╭─ Information provided

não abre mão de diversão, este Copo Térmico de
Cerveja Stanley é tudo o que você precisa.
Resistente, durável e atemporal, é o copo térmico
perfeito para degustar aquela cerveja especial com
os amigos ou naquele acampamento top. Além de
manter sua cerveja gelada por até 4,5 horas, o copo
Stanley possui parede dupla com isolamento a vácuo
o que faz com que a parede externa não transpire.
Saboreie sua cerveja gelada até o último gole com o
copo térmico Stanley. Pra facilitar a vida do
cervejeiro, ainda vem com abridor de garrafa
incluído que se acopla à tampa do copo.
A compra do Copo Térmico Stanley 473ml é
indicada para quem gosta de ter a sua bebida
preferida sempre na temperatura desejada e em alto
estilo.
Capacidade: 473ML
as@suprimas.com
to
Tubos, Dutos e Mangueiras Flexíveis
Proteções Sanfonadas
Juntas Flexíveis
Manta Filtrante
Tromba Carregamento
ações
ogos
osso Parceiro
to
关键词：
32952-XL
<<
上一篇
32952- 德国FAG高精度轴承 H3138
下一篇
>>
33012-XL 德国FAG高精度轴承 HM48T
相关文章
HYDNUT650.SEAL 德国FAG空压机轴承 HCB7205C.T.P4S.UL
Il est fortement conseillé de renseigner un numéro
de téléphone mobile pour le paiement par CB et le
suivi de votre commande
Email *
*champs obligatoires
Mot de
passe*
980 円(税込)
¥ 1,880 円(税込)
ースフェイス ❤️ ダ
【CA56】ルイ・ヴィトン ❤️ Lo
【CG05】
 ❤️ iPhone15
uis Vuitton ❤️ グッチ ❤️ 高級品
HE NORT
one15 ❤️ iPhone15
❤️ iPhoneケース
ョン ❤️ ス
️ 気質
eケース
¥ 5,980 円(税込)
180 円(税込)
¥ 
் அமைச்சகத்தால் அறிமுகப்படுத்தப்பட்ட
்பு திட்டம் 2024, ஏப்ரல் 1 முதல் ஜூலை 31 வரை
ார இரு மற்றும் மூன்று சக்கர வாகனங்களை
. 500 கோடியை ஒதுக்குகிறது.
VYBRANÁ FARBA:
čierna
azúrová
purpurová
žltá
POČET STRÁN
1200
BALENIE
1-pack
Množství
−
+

╰─

* _Work to complete_: Go through the entries and copy each line holding the string "德国FAG高精度轴承".

* _Task response_:
32952- 德国FAG高精度轴承 H3138
33012-XL 德国FAG高精度轴承 HM48T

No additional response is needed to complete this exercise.